*** RAW DATA Section Begins ***

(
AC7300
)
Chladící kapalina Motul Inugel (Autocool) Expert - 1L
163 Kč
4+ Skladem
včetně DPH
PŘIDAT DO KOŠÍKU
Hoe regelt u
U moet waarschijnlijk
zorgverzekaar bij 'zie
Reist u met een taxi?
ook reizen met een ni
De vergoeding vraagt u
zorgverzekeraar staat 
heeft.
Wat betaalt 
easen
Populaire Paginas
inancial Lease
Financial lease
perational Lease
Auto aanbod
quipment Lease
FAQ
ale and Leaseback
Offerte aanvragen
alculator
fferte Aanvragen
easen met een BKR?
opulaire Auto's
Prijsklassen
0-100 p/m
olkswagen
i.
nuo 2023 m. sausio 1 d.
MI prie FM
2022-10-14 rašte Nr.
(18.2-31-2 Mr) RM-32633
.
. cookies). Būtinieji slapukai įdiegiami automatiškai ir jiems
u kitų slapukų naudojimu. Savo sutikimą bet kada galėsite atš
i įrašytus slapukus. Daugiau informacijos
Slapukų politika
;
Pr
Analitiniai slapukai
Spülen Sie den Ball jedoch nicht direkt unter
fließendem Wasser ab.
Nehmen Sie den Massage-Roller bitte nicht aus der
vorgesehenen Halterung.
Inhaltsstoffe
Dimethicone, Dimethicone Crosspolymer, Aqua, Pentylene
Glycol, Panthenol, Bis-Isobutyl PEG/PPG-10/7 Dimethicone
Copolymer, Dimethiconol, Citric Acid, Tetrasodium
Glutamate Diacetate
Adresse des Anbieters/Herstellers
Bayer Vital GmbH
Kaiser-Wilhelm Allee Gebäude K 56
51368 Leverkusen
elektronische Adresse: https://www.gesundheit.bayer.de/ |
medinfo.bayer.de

*** RAW DATA Section Ends ***

**DESCRIPTION OF THE TASK:**
The entries above are to be transcribed in full and without error.

**REPLY:**
(
AC7300
)
Chladící kapalina Motul Inugel (Autocool) Expert - 1L
163 Kč
4+ Skladem
včetně DPH
PŘIDAT DO KOŠÍKU
Hoe regelt u
U moet waarschijnlijk
zorgverzekaar bij 'zie
Reist u met een taxi?
ook reizen met een ni
De vergoeding vraagt u
zorgverzekeraar staat 
heeft.
Wat betaalt 
easen
Populaire Paginas
inancial Lease
Financial lease
perational Lease
Auto aanbod
quipment Lease
FAQ
ale and Leaseback
Offerte aanvragen
alculator
fferte Aanvragen
easen met een BKR?
opulaire Auto's
Prijsklassen
0-100 p/m
olkswagen
i.
nuo 2023 m. sausio 1 d.
MI prie FM
2022-10-14 rašte Nr.
(18.2-31-2 Mr) RM-32633
.
. cookies). Būtinieji slapukai įdiegiami automatiškai ir jiems
u kitų slapukų naudojimu. Savo sutikimą bet kada galėsite atš
i įrašytus slapukus. Daugiau informacijos
Slapukų politika
;
Pr
Analitiniai slapukai
Spülen Sie den Ball jedoch nicht direkt unter
fließendem Wasser ab.
Nehmen Sie den Massage-Roller bitte nicht aus der
vorgesehenen Halterung.
Inhaltsstoffe
Dimethicone, Dimethicone Crosspolymer, Aqua, Pentylene
Glycol, Panthenol, Bis-Isobutyl PEG/PPG-10/7 Dimethicone
Copolymer, Dimethiconol, Citric Acid, Tetrasodium
Glutamate Diacetate
Adresse des Anbieters/Herstellers
Bayer Vital GmbH
Kaiser-Wilhelm Allee Gebäude K 56
51368 Leverkusen
elektronische Adresse: https://www.gesundheit.bayer.de/ |
medinfo.bayer.de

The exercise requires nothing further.